> Instructions for the task
The response must reproduce every record below without alteration.

> Records supplied
⟨

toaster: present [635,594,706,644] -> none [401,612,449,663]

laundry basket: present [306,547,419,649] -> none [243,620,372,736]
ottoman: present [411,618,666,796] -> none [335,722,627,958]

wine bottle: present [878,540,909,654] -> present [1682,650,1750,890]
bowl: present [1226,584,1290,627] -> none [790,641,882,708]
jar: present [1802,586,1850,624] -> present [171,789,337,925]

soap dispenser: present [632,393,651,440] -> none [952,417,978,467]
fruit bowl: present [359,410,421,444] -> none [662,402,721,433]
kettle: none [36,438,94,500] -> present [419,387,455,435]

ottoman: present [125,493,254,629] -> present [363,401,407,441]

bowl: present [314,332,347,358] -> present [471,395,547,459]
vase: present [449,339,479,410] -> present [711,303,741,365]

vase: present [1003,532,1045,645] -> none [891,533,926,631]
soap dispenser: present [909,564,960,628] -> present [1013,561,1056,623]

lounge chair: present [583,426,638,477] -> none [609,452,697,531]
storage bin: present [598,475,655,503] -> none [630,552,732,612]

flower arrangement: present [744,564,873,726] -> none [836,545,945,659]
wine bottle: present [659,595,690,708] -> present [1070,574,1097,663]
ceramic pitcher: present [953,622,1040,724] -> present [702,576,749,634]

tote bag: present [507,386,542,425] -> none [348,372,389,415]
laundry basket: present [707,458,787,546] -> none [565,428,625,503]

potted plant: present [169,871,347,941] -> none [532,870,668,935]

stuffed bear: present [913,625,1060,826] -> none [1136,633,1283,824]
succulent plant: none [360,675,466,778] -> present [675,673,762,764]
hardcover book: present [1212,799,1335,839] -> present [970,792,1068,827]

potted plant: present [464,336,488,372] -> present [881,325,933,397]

⟩

> Finished task
toaster: present [635,594,706,644] -> none [401,612,449,663]

laundry basket: present [306,547,419,649] -> none [243,620,372,736]
ottoman: present [411,618,666,796] -> none [335,722,627,958]

wine bottle: present [878,540,909,654] -> present [1682,650,1750,890]
bowl: present [1226,584,1290,627] -> none [790,641,882,708]
jar: present [1802,586,1850,624] -> present [171,789,337,925]

soap dispenser: present [632,393,651,440] -> none [952,417,978,467]
fruit bowl: present [359,410,421,444] -> none [662,402,721,433]
kettle: none [36,438,94,500] -> present [419,387,455,435]

ottoman: present [125,493,254,629] -> present [363,401,407,441]

bowl: present [314,332,347,358] -> present [471,395,547,459]
vase: present [449,339,479,410] -> present [711,303,741,365]

vase: present [1003,532,1045,645] -> none [891,533,926,631]
soap dispenser: present [909,564,960,628] -> present [1013,561,1056,623]

lounge chair: present [583,426,638,477] -> none [609,452,697,531]
storage bin: present [598,475,655,503] -> none [630,552,732,612]

flower arrangement: present [744,564,873,726] -> none [836,545,945,659]
wine bottle: present [659,595,690,708] -> present [1070,574,1097,663]
ceramic pitcher: present [953,622,1040,724] -> present [702,576,749,634]

tote bag: present [507,386,542,425] -> none [348,372,389,415]
laundry basket: present [707,458,787,546] -> none [565,428,625,503]

potted plant: present [169,871,347,941] -> none [532,870,668,935]

stuffed bear: present [913,625,1060,826] -> none [1136,633,1283,824]
succulent plant: none [360,675,466,778] -> present [675,673,762,764]
hardcover book: present [1212,799,1335,839] -> present [970,792,1068,827]

potted plant: present [464,336,488,372] -> present [881,325,933,397]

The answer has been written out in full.